Task instructions: Search each line below for "point", then return the lines where it appears.

[Collected data entries]
[Start of Attachment]

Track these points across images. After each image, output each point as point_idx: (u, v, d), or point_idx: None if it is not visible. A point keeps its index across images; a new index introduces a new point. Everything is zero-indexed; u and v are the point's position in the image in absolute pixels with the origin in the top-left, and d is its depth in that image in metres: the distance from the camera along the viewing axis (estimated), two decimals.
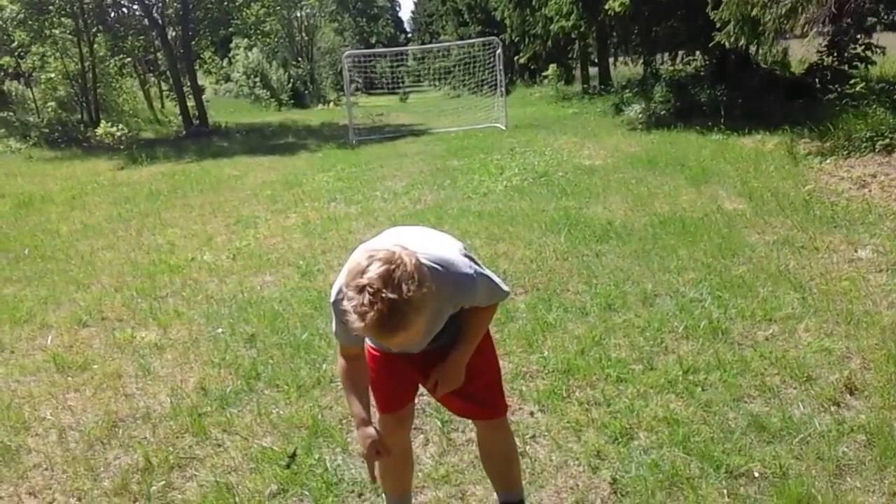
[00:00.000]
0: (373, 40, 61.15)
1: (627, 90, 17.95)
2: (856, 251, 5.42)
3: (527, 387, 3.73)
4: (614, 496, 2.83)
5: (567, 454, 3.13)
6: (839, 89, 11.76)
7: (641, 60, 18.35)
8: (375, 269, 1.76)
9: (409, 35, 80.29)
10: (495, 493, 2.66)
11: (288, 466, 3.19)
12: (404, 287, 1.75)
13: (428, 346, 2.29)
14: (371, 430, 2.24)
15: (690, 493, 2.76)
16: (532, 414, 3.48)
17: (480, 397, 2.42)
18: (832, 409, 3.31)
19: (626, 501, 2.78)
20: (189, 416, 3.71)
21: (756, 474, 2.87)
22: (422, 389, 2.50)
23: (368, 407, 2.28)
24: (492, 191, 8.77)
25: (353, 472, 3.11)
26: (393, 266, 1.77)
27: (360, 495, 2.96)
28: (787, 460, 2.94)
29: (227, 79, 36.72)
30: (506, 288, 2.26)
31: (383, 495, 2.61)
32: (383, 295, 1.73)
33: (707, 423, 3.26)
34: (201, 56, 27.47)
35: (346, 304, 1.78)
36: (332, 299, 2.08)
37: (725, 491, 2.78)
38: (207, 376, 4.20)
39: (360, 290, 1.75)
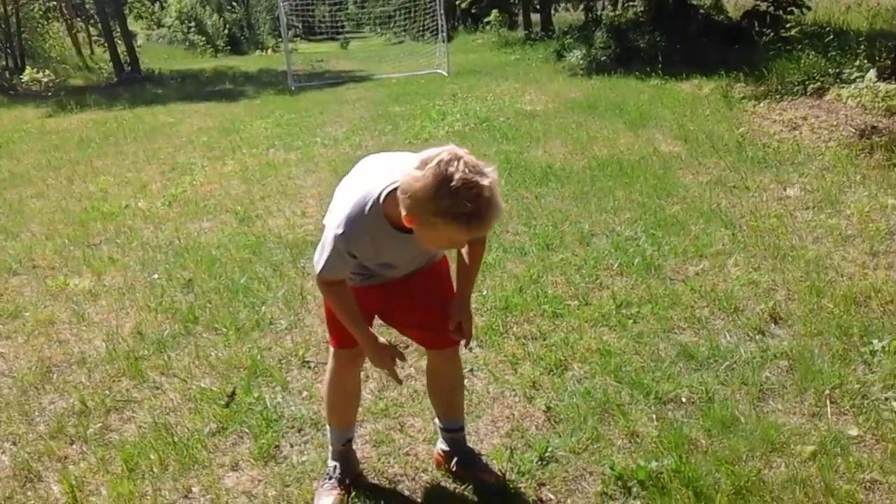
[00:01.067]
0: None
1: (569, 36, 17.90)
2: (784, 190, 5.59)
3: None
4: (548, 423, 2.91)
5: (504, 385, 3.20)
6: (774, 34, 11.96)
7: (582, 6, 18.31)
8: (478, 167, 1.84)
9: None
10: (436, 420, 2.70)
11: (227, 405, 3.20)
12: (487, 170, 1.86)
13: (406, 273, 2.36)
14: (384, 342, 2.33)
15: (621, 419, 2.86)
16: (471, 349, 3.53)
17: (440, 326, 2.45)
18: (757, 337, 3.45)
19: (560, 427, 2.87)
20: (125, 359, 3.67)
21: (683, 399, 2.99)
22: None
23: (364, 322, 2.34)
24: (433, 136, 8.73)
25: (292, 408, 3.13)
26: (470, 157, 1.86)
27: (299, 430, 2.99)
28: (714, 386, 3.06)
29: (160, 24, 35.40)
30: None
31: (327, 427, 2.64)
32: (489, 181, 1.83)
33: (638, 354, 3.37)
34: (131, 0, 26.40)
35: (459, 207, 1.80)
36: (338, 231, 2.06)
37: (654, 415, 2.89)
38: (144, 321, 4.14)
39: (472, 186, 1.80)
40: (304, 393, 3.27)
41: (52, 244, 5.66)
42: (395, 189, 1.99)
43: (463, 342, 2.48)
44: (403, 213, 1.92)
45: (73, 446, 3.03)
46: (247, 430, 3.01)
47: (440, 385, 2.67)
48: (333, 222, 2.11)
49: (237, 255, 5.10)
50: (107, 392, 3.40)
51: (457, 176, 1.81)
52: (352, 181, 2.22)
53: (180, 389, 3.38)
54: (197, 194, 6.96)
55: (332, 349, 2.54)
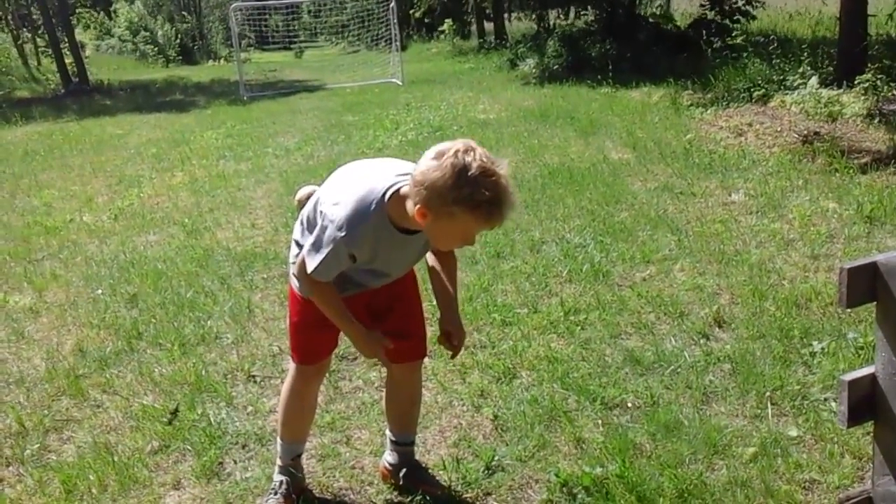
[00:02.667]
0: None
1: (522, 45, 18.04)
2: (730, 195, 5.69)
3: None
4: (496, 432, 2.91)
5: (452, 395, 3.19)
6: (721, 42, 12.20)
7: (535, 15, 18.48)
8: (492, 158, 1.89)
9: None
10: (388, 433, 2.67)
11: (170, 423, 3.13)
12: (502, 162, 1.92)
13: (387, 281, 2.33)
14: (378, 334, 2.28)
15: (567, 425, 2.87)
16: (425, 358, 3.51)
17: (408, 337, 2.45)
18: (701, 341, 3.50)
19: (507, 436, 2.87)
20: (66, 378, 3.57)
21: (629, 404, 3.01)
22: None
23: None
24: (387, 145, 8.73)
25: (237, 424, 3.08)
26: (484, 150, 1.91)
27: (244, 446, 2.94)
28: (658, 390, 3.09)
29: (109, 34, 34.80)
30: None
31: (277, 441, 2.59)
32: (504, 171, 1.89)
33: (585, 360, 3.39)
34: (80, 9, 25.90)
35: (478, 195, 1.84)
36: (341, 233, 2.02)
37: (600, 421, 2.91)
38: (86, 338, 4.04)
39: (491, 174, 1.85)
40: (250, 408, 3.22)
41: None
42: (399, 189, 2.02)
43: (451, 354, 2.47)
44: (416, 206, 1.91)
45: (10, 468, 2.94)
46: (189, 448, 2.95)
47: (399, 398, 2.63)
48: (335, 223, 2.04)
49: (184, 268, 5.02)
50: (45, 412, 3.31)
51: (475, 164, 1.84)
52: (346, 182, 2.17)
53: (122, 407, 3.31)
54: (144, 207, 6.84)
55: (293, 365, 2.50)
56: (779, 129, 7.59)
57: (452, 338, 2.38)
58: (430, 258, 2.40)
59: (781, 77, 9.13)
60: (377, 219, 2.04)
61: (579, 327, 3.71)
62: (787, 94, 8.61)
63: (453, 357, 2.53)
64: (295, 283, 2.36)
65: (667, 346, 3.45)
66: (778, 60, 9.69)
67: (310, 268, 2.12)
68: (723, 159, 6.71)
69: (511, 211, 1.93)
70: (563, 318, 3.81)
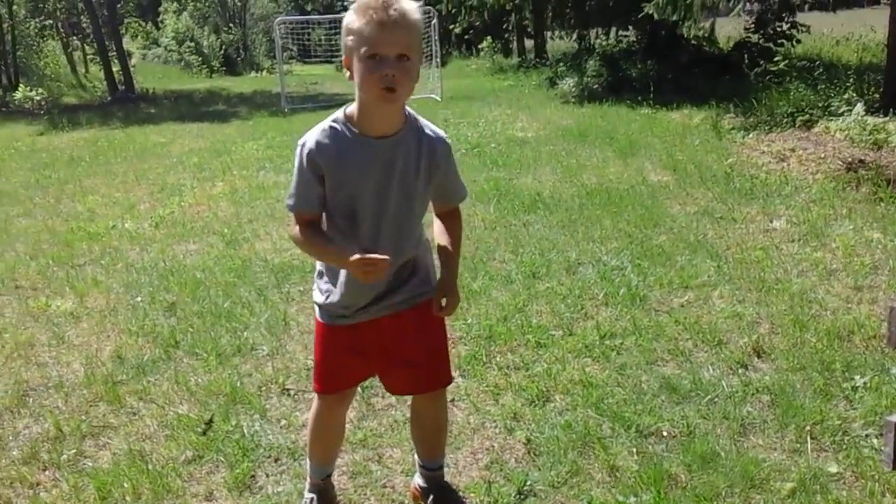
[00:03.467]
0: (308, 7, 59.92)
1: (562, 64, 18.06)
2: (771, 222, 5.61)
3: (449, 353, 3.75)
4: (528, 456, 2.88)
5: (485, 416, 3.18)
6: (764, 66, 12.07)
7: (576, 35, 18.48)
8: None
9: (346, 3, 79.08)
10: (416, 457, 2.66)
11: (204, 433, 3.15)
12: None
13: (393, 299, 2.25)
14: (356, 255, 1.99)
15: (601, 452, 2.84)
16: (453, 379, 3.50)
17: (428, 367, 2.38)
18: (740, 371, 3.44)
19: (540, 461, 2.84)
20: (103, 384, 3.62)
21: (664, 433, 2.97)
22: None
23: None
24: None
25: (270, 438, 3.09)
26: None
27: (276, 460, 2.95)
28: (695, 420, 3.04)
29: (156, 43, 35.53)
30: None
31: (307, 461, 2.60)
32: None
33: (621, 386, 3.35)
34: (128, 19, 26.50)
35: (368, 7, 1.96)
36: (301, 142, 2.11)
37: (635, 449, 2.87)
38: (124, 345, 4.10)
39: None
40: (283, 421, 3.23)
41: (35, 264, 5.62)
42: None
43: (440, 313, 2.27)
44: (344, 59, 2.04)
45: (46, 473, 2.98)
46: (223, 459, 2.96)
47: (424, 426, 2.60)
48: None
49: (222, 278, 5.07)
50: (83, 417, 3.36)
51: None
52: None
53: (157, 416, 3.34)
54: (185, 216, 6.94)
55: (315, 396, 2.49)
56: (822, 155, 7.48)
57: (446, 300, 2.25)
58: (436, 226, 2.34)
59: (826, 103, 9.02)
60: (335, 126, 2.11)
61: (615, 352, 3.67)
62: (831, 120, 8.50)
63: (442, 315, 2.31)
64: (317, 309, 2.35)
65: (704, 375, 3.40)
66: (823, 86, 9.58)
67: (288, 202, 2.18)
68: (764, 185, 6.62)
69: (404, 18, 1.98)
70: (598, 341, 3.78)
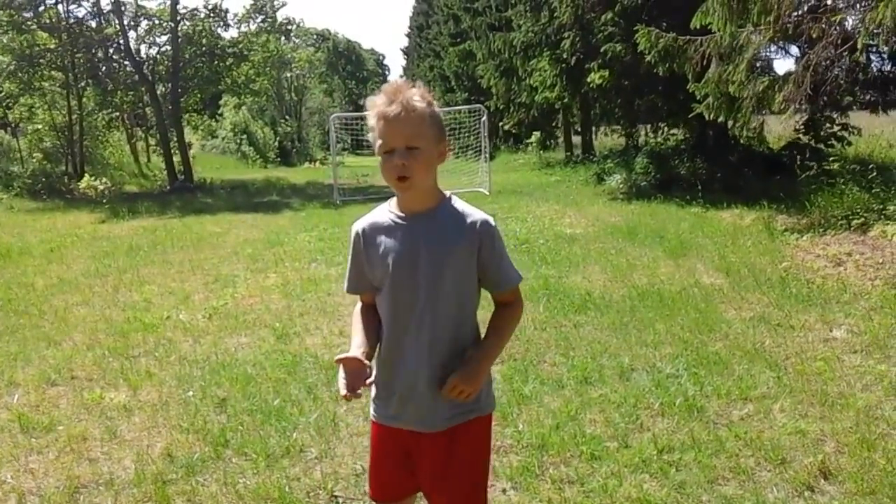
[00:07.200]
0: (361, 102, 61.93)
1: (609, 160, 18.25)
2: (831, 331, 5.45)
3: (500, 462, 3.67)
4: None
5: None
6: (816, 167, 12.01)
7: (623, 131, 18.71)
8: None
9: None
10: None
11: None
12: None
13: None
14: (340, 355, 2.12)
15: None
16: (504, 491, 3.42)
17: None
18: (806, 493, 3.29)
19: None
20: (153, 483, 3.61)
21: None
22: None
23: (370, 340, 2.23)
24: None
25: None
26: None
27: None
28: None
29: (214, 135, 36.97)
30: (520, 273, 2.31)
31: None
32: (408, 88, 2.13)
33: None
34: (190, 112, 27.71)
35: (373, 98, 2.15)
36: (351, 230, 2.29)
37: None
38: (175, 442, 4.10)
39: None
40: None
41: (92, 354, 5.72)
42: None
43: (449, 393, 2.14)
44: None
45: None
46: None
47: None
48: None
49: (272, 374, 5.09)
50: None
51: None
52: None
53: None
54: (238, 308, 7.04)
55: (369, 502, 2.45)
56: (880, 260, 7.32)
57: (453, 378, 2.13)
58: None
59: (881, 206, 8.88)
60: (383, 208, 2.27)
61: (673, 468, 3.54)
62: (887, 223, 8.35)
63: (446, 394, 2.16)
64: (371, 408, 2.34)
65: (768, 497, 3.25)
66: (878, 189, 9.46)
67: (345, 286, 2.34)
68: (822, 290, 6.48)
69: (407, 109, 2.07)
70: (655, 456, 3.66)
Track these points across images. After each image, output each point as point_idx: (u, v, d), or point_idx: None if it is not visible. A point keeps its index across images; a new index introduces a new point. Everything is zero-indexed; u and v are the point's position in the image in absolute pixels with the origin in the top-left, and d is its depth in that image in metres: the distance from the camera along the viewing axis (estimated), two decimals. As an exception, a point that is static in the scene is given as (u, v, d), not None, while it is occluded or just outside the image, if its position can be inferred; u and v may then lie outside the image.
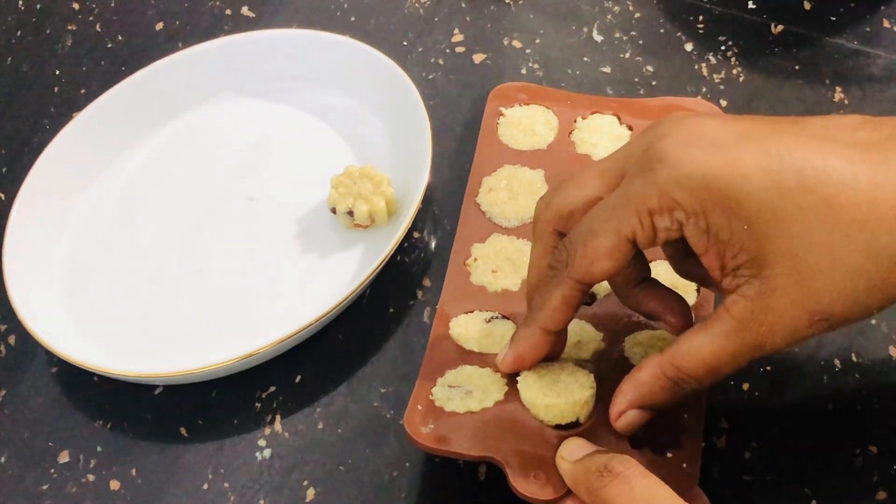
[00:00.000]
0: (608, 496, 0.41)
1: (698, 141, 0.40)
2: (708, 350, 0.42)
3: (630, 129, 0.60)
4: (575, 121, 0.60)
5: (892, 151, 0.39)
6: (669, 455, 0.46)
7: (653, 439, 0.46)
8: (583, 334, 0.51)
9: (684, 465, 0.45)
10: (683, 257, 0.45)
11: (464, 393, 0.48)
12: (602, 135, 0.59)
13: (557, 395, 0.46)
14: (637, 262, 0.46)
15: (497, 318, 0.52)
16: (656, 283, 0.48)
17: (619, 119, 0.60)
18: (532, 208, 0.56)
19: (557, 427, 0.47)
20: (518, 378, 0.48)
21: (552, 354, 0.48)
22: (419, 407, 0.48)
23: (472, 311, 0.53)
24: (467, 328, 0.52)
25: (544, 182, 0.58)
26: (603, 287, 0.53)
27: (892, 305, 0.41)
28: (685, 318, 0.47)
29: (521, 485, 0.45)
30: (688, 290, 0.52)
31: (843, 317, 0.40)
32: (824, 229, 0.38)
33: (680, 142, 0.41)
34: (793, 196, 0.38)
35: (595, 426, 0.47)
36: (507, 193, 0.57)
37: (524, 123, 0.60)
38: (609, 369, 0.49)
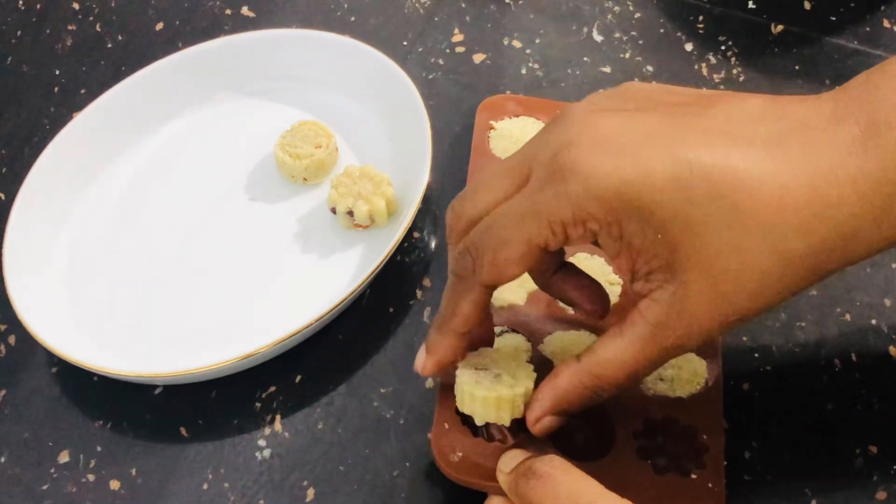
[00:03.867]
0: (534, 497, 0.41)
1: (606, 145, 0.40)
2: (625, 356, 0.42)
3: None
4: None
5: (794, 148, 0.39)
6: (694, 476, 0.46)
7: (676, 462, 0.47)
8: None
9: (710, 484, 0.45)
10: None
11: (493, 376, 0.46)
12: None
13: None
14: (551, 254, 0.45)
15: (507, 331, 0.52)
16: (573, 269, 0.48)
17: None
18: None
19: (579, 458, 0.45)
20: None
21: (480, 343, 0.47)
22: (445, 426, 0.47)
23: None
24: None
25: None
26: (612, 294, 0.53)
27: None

[End of Attachment]

Task output:
Track these points across images. After each image, output each point as point_idx: (u, v, d), or point_idx: None if it is not visible. A point keeps its index across images; a new index introduces a new point. Everything is zero-indexed; u and v are the point's position in the image in absolute pixels with the origin in the top-left, and d is its depth in that image in metres: the distance from the camera along the viewing axis (estimated), two decimals.
Track these points across images. After each image, output each point as point_idx: (u, v, d), or point_idx: None if it is not visible. A point keeps its index across images; a new index introduces a new point. Everything is zero-indexed; u and v are the point's position in the image in absolute pixels with the origin in the top-left, and d is its depth in that image in metres: the distance from the camera along the viewing axis (estimated), two decimals. As an exception, a point that is static in the scene is given as (u, v, d), not None, while it is occluded or just outside the image, if its position can be inferred; u and v may then lie outside the image.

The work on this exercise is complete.